ISO 27799:^[61] ISO 27799:2016 provides technology-neutral implementation guidance for the controls described in ISO/IEC 27002 and supplements them where necessary, so that they can be effectively used for managing health information security. By implementing ISO 27799:2016, health care organizations and other custodians of health information will be able to ensure a minimum requisite level of security that is appropriate to their organization's circumstances and that will maintain the confidentiality, integrity, and availability of personal health information in their care. It applies to health information in all its aspects, whatever form the information takes (words and numbers, sound recordings, drawings, video, and medical images), whatever means are used to store it (printing or writing on paper or storage electronically), and whatever means are used to transmit it (by hand, through fax, over computer networks, or by post), as the information should always be appropriately protected. The following areas of information security are outside the scope of ISO 27799:2016:

Methodologies and statistical tests for effective anonymization of personal health information;
Methodologies for pseudonymization of personal health information (see Bibliography for a brief description of a Technical Specification that deals specifically with this topic);
Network quality of service and methods for measuring availability of networks used for health informatics; and
Data quality (as distinct from data integrity).

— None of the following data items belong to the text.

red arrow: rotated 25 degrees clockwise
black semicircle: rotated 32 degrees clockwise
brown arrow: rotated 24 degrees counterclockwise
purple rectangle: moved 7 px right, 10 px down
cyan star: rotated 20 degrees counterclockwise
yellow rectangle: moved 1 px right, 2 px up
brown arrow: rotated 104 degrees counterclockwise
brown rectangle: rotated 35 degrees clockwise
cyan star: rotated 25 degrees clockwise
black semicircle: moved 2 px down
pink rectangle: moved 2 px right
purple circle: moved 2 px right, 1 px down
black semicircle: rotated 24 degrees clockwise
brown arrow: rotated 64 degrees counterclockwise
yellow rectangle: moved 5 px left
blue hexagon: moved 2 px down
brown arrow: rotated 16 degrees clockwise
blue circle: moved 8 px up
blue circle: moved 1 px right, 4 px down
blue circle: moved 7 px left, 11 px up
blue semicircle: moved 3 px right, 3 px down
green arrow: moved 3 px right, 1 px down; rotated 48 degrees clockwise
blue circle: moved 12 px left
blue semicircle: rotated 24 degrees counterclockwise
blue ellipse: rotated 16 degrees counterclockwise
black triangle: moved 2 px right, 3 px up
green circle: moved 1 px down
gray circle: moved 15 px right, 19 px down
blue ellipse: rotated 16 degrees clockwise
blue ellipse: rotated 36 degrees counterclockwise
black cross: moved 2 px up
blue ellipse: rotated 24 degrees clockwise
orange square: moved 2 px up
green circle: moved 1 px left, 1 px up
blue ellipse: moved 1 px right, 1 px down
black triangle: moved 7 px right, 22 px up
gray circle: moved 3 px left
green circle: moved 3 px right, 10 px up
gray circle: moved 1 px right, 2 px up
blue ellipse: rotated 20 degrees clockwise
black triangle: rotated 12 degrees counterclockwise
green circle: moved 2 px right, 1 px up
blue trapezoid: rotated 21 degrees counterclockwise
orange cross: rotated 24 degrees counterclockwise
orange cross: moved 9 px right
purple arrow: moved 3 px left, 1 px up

Medical Device and Health IT Joint Security Plan:^[62] The Joint Security Plan (JSP) provides recommendations intended to aid health care organizations (e.g., medical device manufacturers, health IT vendors, and health care providers) in enhancing cybersecurity for their software-based medical technologies (products) irrespective of their size or maturity. It is intended to be globally applicable, inspire organizations to ‘raise the bar’ for product cybersecurity to meet specific cybersecurity challenges, including but not limited to transparency and disclosure between vendors and end users and security by design throughout the product lifecycle. Specifically, the JSP is a total product lifecycle reference guide to developing, deploying, and supporting cyber secure technology solutions in the health care environment:

Cybersecurity practices in design and development of medical technology products.
Handling product complaints relating to cybersecurity incidents and vulnerabilities.
Managing security risk throughout the lifecycle of medical technology; and
Assessing the maturity of a product cybersecurity program.

Health Industry Cybersecurity Supply Chain Risk Management Guide (HIC-SCRiM):^[63] The Health Sector Coordinating Council’s HIC-SCRiM toolkit is intended for small to mid-sized health care institutions to better ensure the security of the products and services they procure through an enterprise supply chain cybersecurity risk management program that maps to the NIST CSF.